(SOURCE RECORDS Opens)

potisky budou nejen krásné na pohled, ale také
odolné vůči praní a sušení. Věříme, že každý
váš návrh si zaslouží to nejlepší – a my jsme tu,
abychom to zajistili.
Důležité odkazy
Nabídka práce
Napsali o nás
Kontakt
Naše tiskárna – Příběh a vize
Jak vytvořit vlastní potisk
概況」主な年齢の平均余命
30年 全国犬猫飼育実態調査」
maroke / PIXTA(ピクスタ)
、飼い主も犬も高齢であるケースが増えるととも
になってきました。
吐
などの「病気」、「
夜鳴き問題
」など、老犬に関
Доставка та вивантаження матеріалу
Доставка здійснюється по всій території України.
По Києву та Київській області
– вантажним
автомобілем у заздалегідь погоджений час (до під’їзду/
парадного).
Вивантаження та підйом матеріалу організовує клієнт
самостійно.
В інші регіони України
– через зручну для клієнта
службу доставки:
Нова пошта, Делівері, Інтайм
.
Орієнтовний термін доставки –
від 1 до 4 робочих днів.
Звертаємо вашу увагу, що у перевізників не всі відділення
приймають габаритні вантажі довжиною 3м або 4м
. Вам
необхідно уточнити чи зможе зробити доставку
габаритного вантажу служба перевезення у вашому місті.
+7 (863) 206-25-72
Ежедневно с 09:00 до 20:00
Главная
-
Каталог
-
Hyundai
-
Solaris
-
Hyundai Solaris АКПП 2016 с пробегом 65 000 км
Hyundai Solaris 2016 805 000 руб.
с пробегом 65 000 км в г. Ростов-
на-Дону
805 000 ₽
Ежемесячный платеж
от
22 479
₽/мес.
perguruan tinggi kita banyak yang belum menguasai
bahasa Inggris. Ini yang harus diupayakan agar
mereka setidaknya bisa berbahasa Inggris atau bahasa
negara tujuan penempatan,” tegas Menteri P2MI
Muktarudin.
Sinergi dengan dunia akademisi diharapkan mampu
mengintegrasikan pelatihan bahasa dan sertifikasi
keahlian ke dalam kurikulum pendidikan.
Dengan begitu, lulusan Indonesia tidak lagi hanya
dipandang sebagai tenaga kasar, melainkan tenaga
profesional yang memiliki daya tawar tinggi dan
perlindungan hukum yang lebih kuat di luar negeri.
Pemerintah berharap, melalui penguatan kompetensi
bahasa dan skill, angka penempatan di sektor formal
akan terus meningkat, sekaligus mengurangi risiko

(SOURCE RECORDS Closes)

• _TASK DIRECTIONS_:
Restate the entire listing verbatim.

• _TASK SOLUTION_:
potisky budou nejen krásné na pohled, ale také
odolné vůči praní a sušení. Věříme, že každý
váš návrh si zaslouží to nejlepší – a my jsme tu,
abychom to zajistili.
Důležité odkazy
Nabídka práce
Napsali o nás
Kontakt
Naše tiskárna – Příběh a vize
Jak vytvořit vlastní potisk
概況」主な年齢の平均余命
30年 全国犬猫飼育実態調査」
maroke / PIXTA(ピクスタ)
、飼い主も犬も高齢であるケースが増えるととも
になってきました。
吐
などの「病気」、「
夜鳴き問題
」など、老犬に関
Доставка та вивантаження матеріалу
Доставка здійснюється по всій території України.
По Києву та Київській області
– вантажним
автомобілем у заздалегідь погоджений час (до під’їзду/
парадного).
Вивантаження та підйом матеріалу організовує клієнт
самостійно.
В інші регіони України
– через зручну для клієнта
службу доставки:
Нова пошта, Делівері, Інтайм
.
Орієнтовний термін доставки –
від 1 до 4 робочих днів.
Звертаємо вашу увагу, що у перевізників не всі відділення
приймають габаритні вантажі довжиною 3м або 4м
. Вам
необхідно уточнити чи зможе зробити доставку
габаритного вантажу служба перевезення у вашому місті.
+7 (863) 206-25-72
Ежедневно с 09:00 до 20:00
Главная
-
Каталог
-
Hyundai
-
Solaris
-
Hyundai Solaris АКПП 2016 с пробегом 65 000 км
Hyundai Solaris 2016 805 000 руб.
с пробегом 65 000 км в г. Ростов-
на-Дону
805 000 ₽
Ежемесячный платеж
от
22 479
₽/мес.
perguruan tinggi kita banyak yang belum menguasai
bahasa Inggris. Ini yang harus diupayakan agar
mereka setidaknya bisa berbahasa Inggris atau bahasa
negara tujuan penempatan,” tegas Menteri P2MI
Muktarudin.
Sinergi dengan dunia akademisi diharapkan mampu
mengintegrasikan pelatihan bahasa dan sertifikasi
keahlian ke dalam kurikulum pendidikan.
Dengan begitu, lulusan Indonesia tidak lagi hanya
dipandang sebagai tenaga kasar, melainkan tenaga
profesional yang memiliki daya tawar tinggi dan
perlindungan hukum yang lebih kuat di luar negeri.
Pemerintah berharap, melalui penguatan kompetensi
bahasa dan skill, angka penempatan di sektor formal
akan terus meningkat, sekaligus mengurangi risiko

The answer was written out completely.